Supporters of the pipeline say it would provide thousands of construction jobs and boost North American oil security.
The U.S. State Department is reading more than one million public comments on an environmental assessment of the project it issued in March. TransCanada has been trying to get approval of the line for more than four years and rerouted its path to avoid sensitive ecological regions in Nebraska.
The State Department is responsible for deciding whether Keystone will get a so-called presidential permit because it would cross the national border. Obama is expected to weigh in heavily on the final decision expected late his year or early next.
The bill in the House would take that decision from the administration.

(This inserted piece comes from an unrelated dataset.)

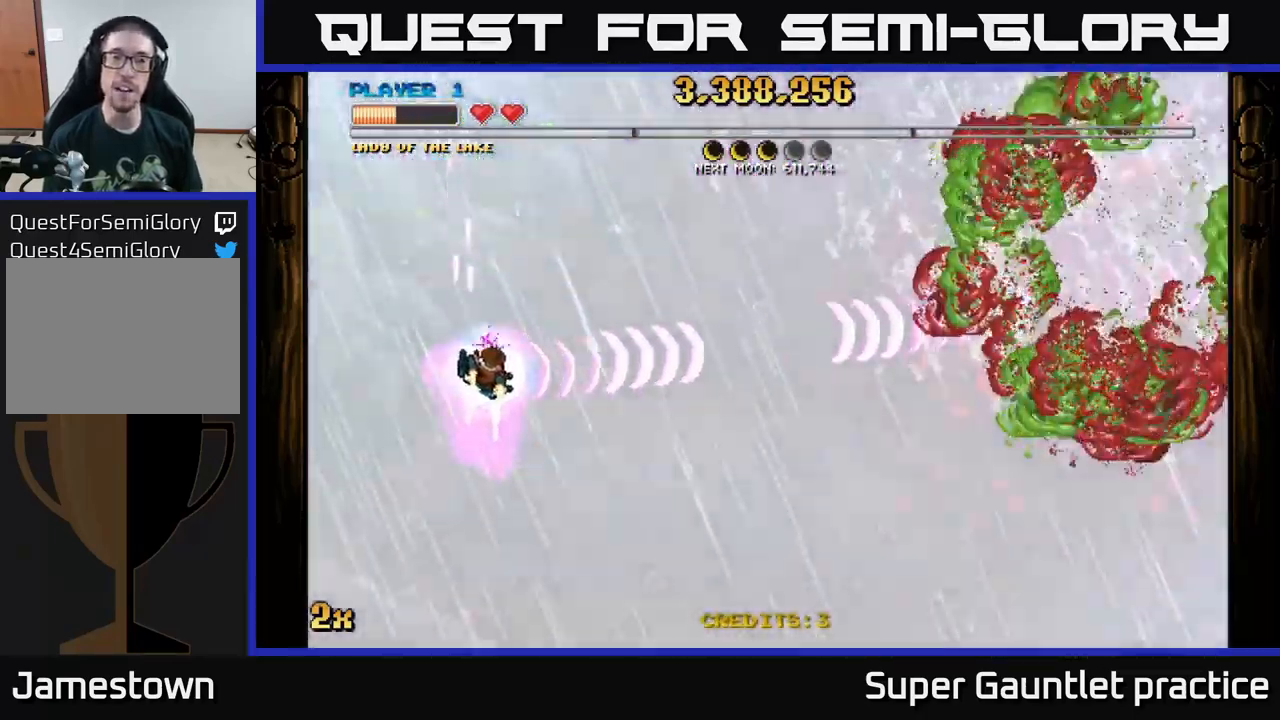
{"buttons": ["A"], "left_stick": "down-right", "events": [[34, "left_stick", "up-right"], [67, "X", "down"], [167, "left_stick", "up"], [284, "X", "up"], [367, "left_stick", "down-right"]]}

Lawyers at the non-partisan Congressional Research Service wrote a report last year that said Congress would likely be within its Constitutional authority if it chose to force approval.
Similar legislation was unveiled in March in the Senate, but it is uncertain when it would come up for a vote.
A southern leg of the pipeline from Texas to Oklahoma, which did not need a presidential permit, is more than halfway built.